Warum ein Netzwerk gegen Gewalt?
Die Gewaltkriminalität junger Menschen steht seit Jahren im Mittelpunkt öffentlicher Diskussionen und medialer Berichterstattung. Einerseits finden Einzelfälle exzessiver Gewaltausübung sehr schnell den Weg in die Medien, oft genug verbunden mit scheinbar erfolgversprechenden Patentrezepten, wie derartiges Verhalten zukünftig verhindert werden könne. Anderseits erleben viele Kinder und Jugendliche in Schule und Freizeit belastende Situationen körperlicher und seelischer Gewalt. Mobbing, Ausgrenzung, Beleidigung, aber auch Körperverletzung, Erpressung und Raub sind nicht bloß Einzelfälle und können Kinder und Jugendliche sehr stark beeinträchtigen.
Für viele Kinder und Jugendliche ist Gewalt inzwischen ein erprobtes Mittel zur Durchsetzung eigener Bedürfnisse geworden. Sind steigende Zahlen der polizeilichen Kriminalstatistik Ausdruck einer steigenden Gewaltbereitschaft bei Kindern und Jugendlichen oder sind sie "nur" das Ergebnis genaueren Hinschauens, einer erhöhten Anzeigebereitschaft? Zeigen sie die zurückgehende Fähigkeit der Menschen, Konflikte des Alltags selbst, d.h. ohne staatliches Eingreifen, gewaltfrei zu lösen? Besteht die Gefahr, dass junge Menschen, die selbst Opfer von Gewalt wurden, Gewalt als Mittel zur Durchsetzung eigener Ziele akzeptieren und erlernen?
 

Eindimensionale Erklärungen für Gewalt und Gewaltkriminalität taugen nicht. Das Risiko für aggressives und gewalttätiges Verhalten erhöht sich Erkenntnissen der Wissenschaft, wenn mehrere belastende Faktoren zusammentreffen und über einen längeren Zeitraum andauern.
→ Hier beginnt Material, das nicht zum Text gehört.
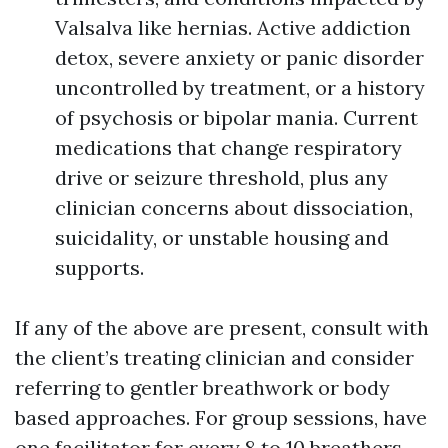
Valsalva like hernias. Active addiction
detox, severe anxiety or panic disorder
uncontrolled by treatment, or a history
of psychosis or bipolar mania. Current
medications that change respiratory
drive or seizure threshold, plus any
clinician concerns about dissociation,
suicidality, or unstable housing and
supports.
If any of the above are present, consult with
the client’s treating clinician and consider
referring to gentler breathwork or body
based approaches. For group sessions, have
one facilitator for every 8 to 10 breathers,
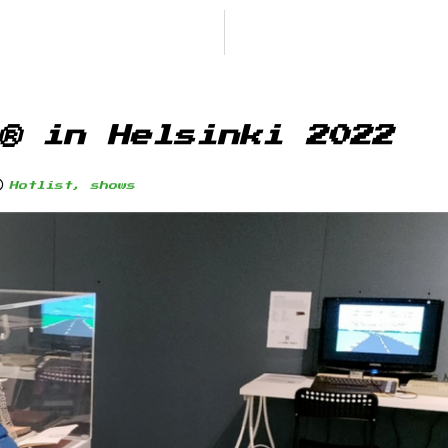
® in Helsinki 2022
Hotlist
,
shows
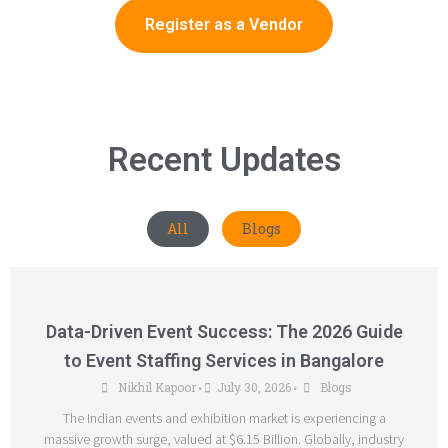
Register as a Vendor
Recent Updates
All
Blogs
Data-Driven Event Success: The 2026 Guide
to Event Staffing Services in Bangalore
Nikhil Kapoor
July 30, 2026
Blogs
•
•
The Indian events and exhibition market is experiencing a
massive growth surge, valued at $6.15 Billion. Globally, industry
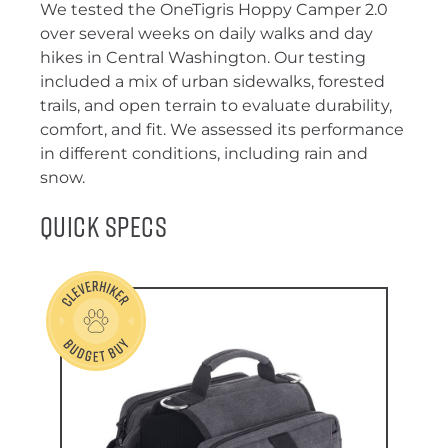
We tested the OneTigris Hoppy Camper 2.0
over several weeks on daily walks and day
hikes in Central Washington. Our testing
included a mix of urban sidewalks, forested
trails, and open terrain to evaluate durability,
comfort, and fit. We assessed its performance
in different conditions, including rain and
snow.
Quick Specs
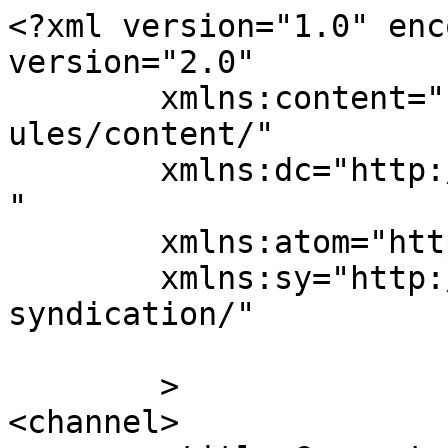
<?xml version="1.0" enc
version="2.0"

	xmlns:content="http://purl.org/rss/1.0/mod
ules/content/"

	xmlns:dc="http://purl.org/dc/elements/1.1/
"

	xmlns:atom="http://www.w3.org/2005/Atom"

	xmlns:sy="http://purl.org/rss/1.0/modules/
syndication/"

	>

<channel>
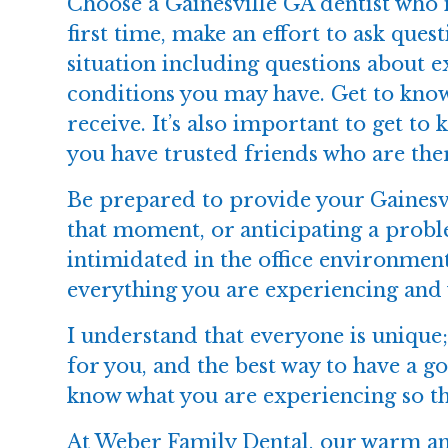
Choose a Gainesville GA dentist who 
first time, make an effort to ask ques
situation including questions about 
conditions you may have. Get to know
receive. It’s also important to get to 
you have trusted friends who are ther
Be prepared to provide your Gainesvi
that moment, or anticipating a probl
intimidated in the office environment
everything you are experiencing and 
I understand that everyone is uniqu
for you, and the best way to have a 
know what you are experiencing so t
At
Weber Family Dental
, our warm an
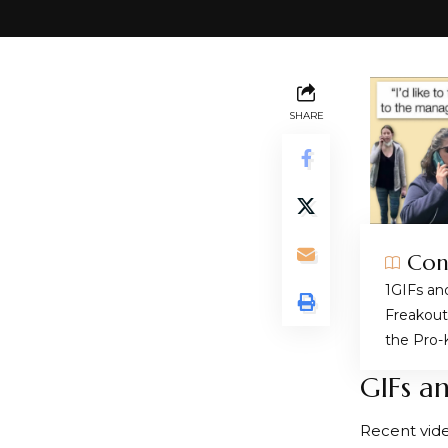
SHARE
Con
GIFs an
Freakout
the Pro-
GIFs a
Recent vid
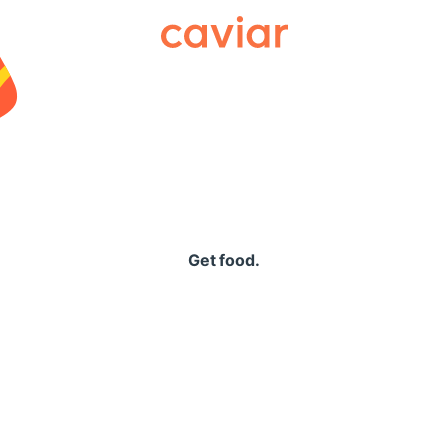
Caviar
Get food.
Gewaltbegünstigende Faktoren sind u.a.:
  • Gewalterfahrungen in der Familie (Gewalt als Mittel der Erziehung)
  • Kontakt zu gewalttätigen Gleichaltrigen (peer group)
  • zeitliche und inhaltlich unangemessener Medienkonsum, insbesondere der Konsum nicht altersgerechter gewalthaltiger Filme und Computerspiele
  • ungünstige Wohn- und Lebensbedingungen
  • Nichtwahrnehmbarkeit oder Fehlen der Sozialkontrolle (Gewalttätigkeit wird nicht sanktioniert)

Gewalt, die durch junge Menschen ausgeübt wird, ist immer im Kontext ihrer lebensweltlichen Bedingungen zu betrachten. Insofern kommt in der Gewaltprävention den Institutionen und Einrichtungen besondere Bedeutung zu, die sich mit der Ausbildung, Erziehung und Förderung junger Menschen befassen. Schule als Einrichtung, die sich mit Ausbildung und Erziehung von jungen Menschen befasst, nimmt neben dem Elternhaus eine zentrale Stelle ein.

Exzessive Gewaltausbrüche mit tödlichem Ausgang, wie Suizide oder Amoktaten, sind an Schulen und generell sehr seltene Ereignisse. Zum Schulalltag jedoch gehören – und das gilt für viele Schülerinnen und Schüler inzwischen als "normal" – Mobbing, Raufereien, Beleidigungen und ein generell rüder Umgangston. Opfer dieser Gewalttätigkeiten laufen Gefahr, Gewalt als geeignetes Mittel zur Durchsetzung eigener Interessen zu lernen.